Shangri-La

EXIT

 

Just how strongly this image is embedded in Western culture and the power it can exert can be seen in the following examples. During the Second World War Papua New Guinea was occupied by the Japanese. After the Americans took the coastal areas, an aerial survey of the region was ordered. During the survey, carried out by a Myron Grimes, a beautiful green valley was discovered which motivated him to pass on the story of an “undiscovered Shangri-La.”

 

The idea quickly fired the imagination of two war correspondents who obtained permission to overfly the area and make low-level photographs, which they did. The published story had two effects. One was that military headquarters in Washington was inundated with requests to emigrate to Shangri-La (despite the fact that no-one from the West had ever set foot there).

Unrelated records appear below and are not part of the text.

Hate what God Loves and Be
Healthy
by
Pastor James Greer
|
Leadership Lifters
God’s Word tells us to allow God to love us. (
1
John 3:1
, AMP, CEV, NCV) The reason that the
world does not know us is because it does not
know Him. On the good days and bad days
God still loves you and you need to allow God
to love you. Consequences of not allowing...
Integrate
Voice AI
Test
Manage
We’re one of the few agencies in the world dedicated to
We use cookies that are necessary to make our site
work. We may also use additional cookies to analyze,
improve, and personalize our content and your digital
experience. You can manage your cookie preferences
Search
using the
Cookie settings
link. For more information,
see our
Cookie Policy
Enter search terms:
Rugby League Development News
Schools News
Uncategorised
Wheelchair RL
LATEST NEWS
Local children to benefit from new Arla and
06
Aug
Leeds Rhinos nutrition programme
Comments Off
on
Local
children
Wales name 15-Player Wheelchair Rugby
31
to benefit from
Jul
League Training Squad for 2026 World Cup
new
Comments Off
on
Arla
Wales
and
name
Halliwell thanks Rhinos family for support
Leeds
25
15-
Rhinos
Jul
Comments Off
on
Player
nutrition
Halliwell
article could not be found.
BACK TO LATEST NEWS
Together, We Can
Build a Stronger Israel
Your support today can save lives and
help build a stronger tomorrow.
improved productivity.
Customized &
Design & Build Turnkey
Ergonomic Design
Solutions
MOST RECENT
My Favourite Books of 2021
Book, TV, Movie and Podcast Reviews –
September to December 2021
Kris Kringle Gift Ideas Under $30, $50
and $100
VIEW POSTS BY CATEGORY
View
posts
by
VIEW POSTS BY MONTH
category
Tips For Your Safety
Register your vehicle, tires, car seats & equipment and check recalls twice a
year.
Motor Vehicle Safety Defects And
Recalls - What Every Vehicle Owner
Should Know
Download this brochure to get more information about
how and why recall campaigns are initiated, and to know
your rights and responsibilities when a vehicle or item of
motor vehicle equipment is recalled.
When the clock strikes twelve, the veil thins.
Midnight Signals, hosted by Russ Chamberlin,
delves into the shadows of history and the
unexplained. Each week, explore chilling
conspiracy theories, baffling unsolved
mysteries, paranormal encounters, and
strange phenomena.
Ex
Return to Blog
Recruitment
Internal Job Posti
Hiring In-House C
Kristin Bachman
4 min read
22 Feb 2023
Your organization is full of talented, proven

The second was the formation of a Shangri-La Club. Membership was restricted to those who had flown over the valley. In May 1945 a group of 24 soldiers, including 8 women, organised an excursion. The plane crashed with three survivors. In fact, contrary to projection that the area was inhabited by “noble savages” à la J. J. Rousseau, the inhabitants, a Dani group, lived in an almost constant state of war with their neighbours and were cannibals. The survivors were eventually rescued.

 

 

The second example is from Austria. The period after the First World War was marked by economic depression and a resulting high level of unemployment, hardship and outright poverty. Tales of opportunities and wealth in far-off lands found open ears. Such was the case with “Project Ethiopia.” In 1928 a large number of unemployed set off on foot many without passports and most with little or no pecuniary means. Heading towards Trieste where they intended to board ship bound for Abyssinia they were held up on the border, accused of being “vagabonds” and of illegal begging. They fled in panic. Ironically, at the same time (and up to the early 1960’s) the Maria Theresa silver thaler was one of the most widely accepted means of payment in the country to which they hoped to emigrate.

 

 

Comparing these examples to the original Shangri-La, it can be seen that the boundaries between imagination and reality, fact and fiction, are completely fluid.